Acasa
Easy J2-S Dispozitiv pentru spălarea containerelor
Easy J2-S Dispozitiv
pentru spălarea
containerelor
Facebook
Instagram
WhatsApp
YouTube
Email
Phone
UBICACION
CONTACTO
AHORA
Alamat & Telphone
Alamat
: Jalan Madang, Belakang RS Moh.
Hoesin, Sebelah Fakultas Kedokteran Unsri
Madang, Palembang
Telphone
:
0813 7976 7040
---
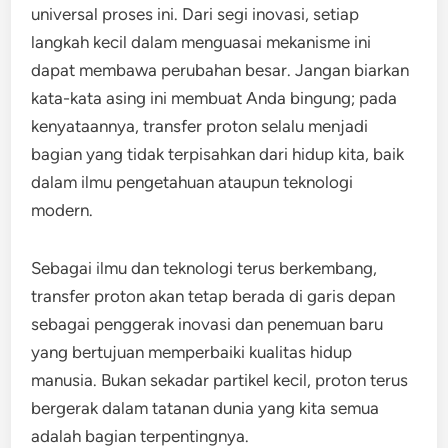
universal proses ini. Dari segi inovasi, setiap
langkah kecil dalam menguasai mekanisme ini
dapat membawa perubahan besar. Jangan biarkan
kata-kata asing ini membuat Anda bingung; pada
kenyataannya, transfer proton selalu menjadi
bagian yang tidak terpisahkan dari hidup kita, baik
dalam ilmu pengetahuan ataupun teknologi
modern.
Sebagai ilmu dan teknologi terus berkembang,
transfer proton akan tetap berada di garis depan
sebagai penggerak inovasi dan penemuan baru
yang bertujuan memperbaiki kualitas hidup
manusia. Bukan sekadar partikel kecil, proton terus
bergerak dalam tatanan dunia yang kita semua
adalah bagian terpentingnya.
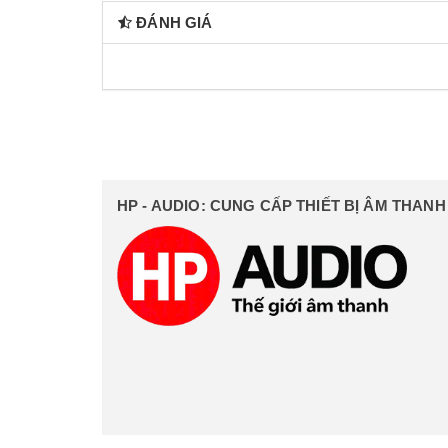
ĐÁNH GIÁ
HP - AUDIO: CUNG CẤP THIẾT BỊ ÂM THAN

Problem description ->
Copy out each line from the entries above that contains the word "proton".

Output of the exercise ->
kenyataannya, transfer proton selalu menjadi
transfer proton akan tetap berada di garis depan
manusia. Bukan sekadar partikel kecil, proton terus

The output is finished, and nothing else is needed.